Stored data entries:

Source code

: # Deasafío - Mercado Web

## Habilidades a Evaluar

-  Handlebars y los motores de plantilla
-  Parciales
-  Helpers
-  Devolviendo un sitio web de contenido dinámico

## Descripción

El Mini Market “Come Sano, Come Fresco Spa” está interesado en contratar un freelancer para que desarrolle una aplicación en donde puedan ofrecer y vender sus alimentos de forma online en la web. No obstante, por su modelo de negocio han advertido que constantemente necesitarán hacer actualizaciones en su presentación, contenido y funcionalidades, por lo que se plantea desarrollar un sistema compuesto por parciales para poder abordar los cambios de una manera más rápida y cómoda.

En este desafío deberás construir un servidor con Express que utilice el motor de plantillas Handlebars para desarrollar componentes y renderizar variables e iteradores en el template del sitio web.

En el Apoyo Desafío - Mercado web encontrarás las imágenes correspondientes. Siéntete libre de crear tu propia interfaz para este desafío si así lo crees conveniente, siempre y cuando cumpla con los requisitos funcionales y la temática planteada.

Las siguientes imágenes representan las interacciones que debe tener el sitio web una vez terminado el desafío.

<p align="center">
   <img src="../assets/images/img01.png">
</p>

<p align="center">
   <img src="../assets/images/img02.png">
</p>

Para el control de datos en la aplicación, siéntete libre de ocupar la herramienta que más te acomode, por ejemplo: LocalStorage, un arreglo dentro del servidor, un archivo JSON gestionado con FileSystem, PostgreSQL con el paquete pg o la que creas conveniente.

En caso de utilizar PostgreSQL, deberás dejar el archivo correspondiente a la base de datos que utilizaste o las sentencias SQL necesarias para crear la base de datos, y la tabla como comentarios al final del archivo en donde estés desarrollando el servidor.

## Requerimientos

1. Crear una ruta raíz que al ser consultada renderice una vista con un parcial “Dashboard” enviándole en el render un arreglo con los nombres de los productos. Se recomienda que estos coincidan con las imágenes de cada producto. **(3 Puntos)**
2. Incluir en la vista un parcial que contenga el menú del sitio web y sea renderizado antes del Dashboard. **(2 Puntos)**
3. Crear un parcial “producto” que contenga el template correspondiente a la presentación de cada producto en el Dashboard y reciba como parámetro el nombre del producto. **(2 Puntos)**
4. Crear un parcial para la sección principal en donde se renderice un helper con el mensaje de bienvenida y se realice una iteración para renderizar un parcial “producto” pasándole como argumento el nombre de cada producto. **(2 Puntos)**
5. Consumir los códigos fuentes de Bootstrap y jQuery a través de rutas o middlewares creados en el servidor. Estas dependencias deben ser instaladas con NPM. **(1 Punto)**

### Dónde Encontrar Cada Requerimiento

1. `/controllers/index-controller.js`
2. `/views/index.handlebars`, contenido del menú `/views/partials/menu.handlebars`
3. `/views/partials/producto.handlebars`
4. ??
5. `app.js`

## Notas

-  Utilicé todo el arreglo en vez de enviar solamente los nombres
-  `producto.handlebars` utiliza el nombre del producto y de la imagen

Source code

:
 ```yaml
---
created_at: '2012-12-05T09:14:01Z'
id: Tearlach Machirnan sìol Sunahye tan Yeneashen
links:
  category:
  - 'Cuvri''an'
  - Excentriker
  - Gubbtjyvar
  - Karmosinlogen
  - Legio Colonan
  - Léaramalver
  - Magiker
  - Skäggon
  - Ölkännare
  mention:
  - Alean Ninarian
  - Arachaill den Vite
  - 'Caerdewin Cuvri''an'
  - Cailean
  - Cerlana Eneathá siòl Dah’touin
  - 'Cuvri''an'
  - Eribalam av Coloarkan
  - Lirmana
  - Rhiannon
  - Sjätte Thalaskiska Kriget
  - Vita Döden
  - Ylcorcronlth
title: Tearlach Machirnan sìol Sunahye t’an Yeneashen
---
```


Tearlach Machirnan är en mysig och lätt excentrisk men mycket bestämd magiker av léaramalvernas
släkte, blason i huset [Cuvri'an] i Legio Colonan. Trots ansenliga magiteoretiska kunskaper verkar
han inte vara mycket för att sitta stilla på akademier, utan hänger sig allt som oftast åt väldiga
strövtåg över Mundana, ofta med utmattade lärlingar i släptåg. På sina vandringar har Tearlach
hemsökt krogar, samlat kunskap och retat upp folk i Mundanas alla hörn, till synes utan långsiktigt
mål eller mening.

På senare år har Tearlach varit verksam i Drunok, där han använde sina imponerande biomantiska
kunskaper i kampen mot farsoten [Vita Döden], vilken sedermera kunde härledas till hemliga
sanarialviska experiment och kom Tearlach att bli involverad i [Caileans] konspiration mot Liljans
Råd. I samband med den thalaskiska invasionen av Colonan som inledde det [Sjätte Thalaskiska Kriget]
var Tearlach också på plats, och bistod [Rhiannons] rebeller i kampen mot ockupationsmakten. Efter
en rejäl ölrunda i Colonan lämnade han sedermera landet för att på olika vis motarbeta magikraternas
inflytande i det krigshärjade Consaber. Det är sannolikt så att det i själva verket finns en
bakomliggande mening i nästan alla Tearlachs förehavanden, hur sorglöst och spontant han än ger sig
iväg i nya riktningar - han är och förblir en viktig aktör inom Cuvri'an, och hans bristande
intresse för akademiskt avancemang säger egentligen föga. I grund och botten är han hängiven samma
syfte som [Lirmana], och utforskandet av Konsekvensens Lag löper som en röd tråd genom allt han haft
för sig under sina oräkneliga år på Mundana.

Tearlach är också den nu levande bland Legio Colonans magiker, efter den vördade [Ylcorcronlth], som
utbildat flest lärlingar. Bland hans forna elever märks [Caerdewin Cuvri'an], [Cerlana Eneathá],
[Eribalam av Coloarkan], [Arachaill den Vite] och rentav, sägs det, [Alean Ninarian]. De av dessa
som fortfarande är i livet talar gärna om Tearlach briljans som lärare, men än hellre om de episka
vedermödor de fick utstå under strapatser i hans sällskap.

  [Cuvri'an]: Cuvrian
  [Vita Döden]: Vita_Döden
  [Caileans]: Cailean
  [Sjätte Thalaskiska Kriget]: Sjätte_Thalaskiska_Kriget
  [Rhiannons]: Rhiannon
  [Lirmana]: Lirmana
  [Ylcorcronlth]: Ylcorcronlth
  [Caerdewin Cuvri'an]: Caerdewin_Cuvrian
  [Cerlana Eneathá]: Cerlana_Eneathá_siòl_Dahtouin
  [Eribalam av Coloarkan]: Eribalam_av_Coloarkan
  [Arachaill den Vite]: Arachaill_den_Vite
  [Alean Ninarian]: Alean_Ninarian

Exercise objective: Provide all the records again, word for word.

Task answer:
Source code

: # Deasafío - Mercado Web

## Habilidades a Evaluar

-  Handlebars y los motores de plantilla
-  Parciales
-  Helpers
-  Devolviendo un sitio web de contenido dinámico

## Descripción

El Mini Market “Come Sano, Come Fresco Spa” está interesado en contratar un freelancer para que desarrolle una aplicación en donde puedan ofrecer y vender sus alimentos de forma online en la web. No obstante, por su modelo de negocio han advertido que constantemente necesitarán hacer actualizaciones en su presentación, contenido y funcionalidades, por lo que se plantea desarrollar un sistema compuesto por parciales para poder abordar los cambios de una manera más rápida y cómoda.

En este desafío deberás construir un servidor con Express que utilice el motor de plantillas Handlebars para desarrollar componentes y renderizar variables e iteradores en el template del sitio web.

En el Apoyo Desafío - Mercado web encontrarás las imágenes correspondientes. Siéntete libre de crear tu propia interfaz para este desafío si así lo crees conveniente, siempre y cuando cumpla con los requisitos funcionales y la temática planteada.

Las siguientes imágenes representan las interacciones que debe tener el sitio web una vez terminado el desafío.

<p align="center">
   <img src="../assets/images/img01.png">
</p>

<p align="center">
   <img src="../assets/images/img02.png">
</p>

Para el control de datos en la aplicación, siéntete libre de ocupar la herramienta que más te acomode, por ejemplo: LocalStorage, un arreglo dentro del servidor, un archivo JSON gestionado con FileSystem, PostgreSQL con el paquete pg o la que creas conveniente.

En caso de utilizar PostgreSQL, deberás dejar el archivo correspondiente a la base de datos que utilizaste o las sentencias SQL necesarias para crear la base de datos, y la tabla como comentarios al final del archivo en donde estés desarrollando el servidor.

## Requerimientos

1. Crear una ruta raíz que al ser consultada renderice una vista con un parcial “Dashboard” enviándole en el render un arreglo con los nombres de los productos. Se recomienda que estos coincidan con las imágenes de cada producto. **(3 Puntos)**
2. Incluir en la vista un parcial que contenga el menú del sitio web y sea renderizado antes del Dashboard. **(2 Puntos)**
3. Crear un parcial “producto” que contenga el template correspondiente a la presentación de cada producto en el Dashboard y reciba como parámetro el nombre del producto. **(2 Puntos)**
4. Crear un parcial para la sección principal en donde se renderice un helper con el mensaje de bienvenida y se realice una iteración para renderizar un parcial “producto” pasándole como argumento el nombre de cada producto. **(2 Puntos)**
5. Consumir los códigos fuentes de Bootstrap y jQuery a través de rutas o middlewares creados en el servidor. Estas dependencias deben ser instaladas con NPM. **(1 Punto)**

### Dónde Encontrar Cada Requerimiento

1. `/controllers/index-controller.js`
2. `/views/index.handlebars`, contenido del menú `/views/partials/menu.handlebars`
3. `/views/partials/producto.handlebars`
4. ??
5. `app.js`

## Notas

-  Utilicé todo el arreglo en vez de enviar solamente los nombres
-  `producto.handlebars` utiliza el nombre del producto y de la imagen

Source code

:
 ```yaml
---
created_at: '2012-12-05T09:14:01Z'
id: Tearlach Machirnan sìol Sunahye tan Yeneashen
links:
  category:
  - 'Cuvri''an'
  - Excentriker
  - Gubbtjyvar
  - Karmosinlogen
  - Legio Colonan
  - Léaramalver
  - Magiker
  - Skäggon
  - Ölkännare
  mention:
  - Alean Ninarian
  - Arachaill den Vite
  - 'Caerdewin Cuvri''an'
  - Cailean
  - Cerlana Eneathá siòl Dah’touin
  - 'Cuvri''an'
  - Eribalam av Coloarkan
  - Lirmana
  - Rhiannon
  - Sjätte Thalaskiska Kriget
  - Vita Döden
  - Ylcorcronlth
title: Tearlach Machirnan sìol Sunahye t’an Yeneashen
---
```


Tearlach Machirnan är en mysig och lätt excentrisk men mycket bestämd magiker av léaramalvernas
släkte, blason i huset [Cuvri'an] i Legio Colonan. Trots ansenliga magiteoretiska kunskaper verkar
han inte vara mycket för att sitta stilla på akademier, utan hänger sig allt som oftast åt väldiga
strövtåg över Mundana, ofta med utmattade lärlingar i släptåg. På sina vandringar har Tearlach
hemsökt krogar, samlat kunskap och retat upp folk i Mundanas alla hörn, till synes utan långsiktigt
mål eller mening.

På senare år har Tearlach varit verksam i Drunok, där han använde sina imponerande biomantiska
kunskaper i kampen mot farsoten [Vita Döden], vilken sedermera kunde härledas till hemliga
sanarialviska experiment och kom Tearlach att bli involverad i [Caileans] konspiration mot Liljans
Råd. I samband med den thalaskiska invasionen av Colonan som inledde det [Sjätte Thalaskiska Kriget]
var Tearlach också på plats, och bistod [Rhiannons] rebeller i kampen mot ockupationsmakten. Efter
en rejäl ölrunda i Colonan lämnade han sedermera landet för att på olika vis motarbeta magikraternas
inflytande i det krigshärjade Consaber. Det är sannolikt så att det i själva verket finns en
bakomliggande mening i nästan alla Tearlachs förehavanden, hur sorglöst och spontant han än ger sig
iväg i nya riktningar - han är och förblir en viktig aktör inom Cuvri'an, och hans bristande
intresse för akademiskt avancemang säger egentligen föga. I grund och botten är han hängiven samma
syfte som [Lirmana], och utforskandet av Konsekvensens Lag löper som en röd tråd genom allt han haft
för sig under sina oräkneliga år på Mundana.

Tearlach är också den nu levande bland Legio Colonans magiker, efter den vördade [Ylcorcronlth], som
utbildat flest lärlingar. Bland hans forna elever märks [Caerdewin Cuvri'an], [Cerlana Eneathá],
[Eribalam av Coloarkan], [Arachaill den Vite] och rentav, sägs det, [Alean Ninarian]. De av dessa
som fortfarande är i livet talar gärna om Tearlach briljans som lärare, men än hellre om de episka
vedermödor de fick utstå under strapatser i hans sällskap.

  [Cuvri'an]: Cuvrian
  [Vita Döden]: Vita_Döden
  [Caileans]: Cailean
  [Sjätte Thalaskiska Kriget]: Sjätte_Thalaskiska_Kriget
  [Rhiannons]: Rhiannon
  [Lirmana]: Lirmana
  [Ylcorcronlth]: Ylcorcronlth
  [Caerdewin Cuvri'an]: Caerdewin_Cuvrian
  [Cerlana Eneathá]: Cerlana_Eneathá_siòl_Dahtouin
  [Eribalam av Coloarkan]: Eribalam_av_Coloarkan
  [Arachaill den Vite]: Arachaill_den_Vite
  [Alean Ninarian]: Alean_Ninarian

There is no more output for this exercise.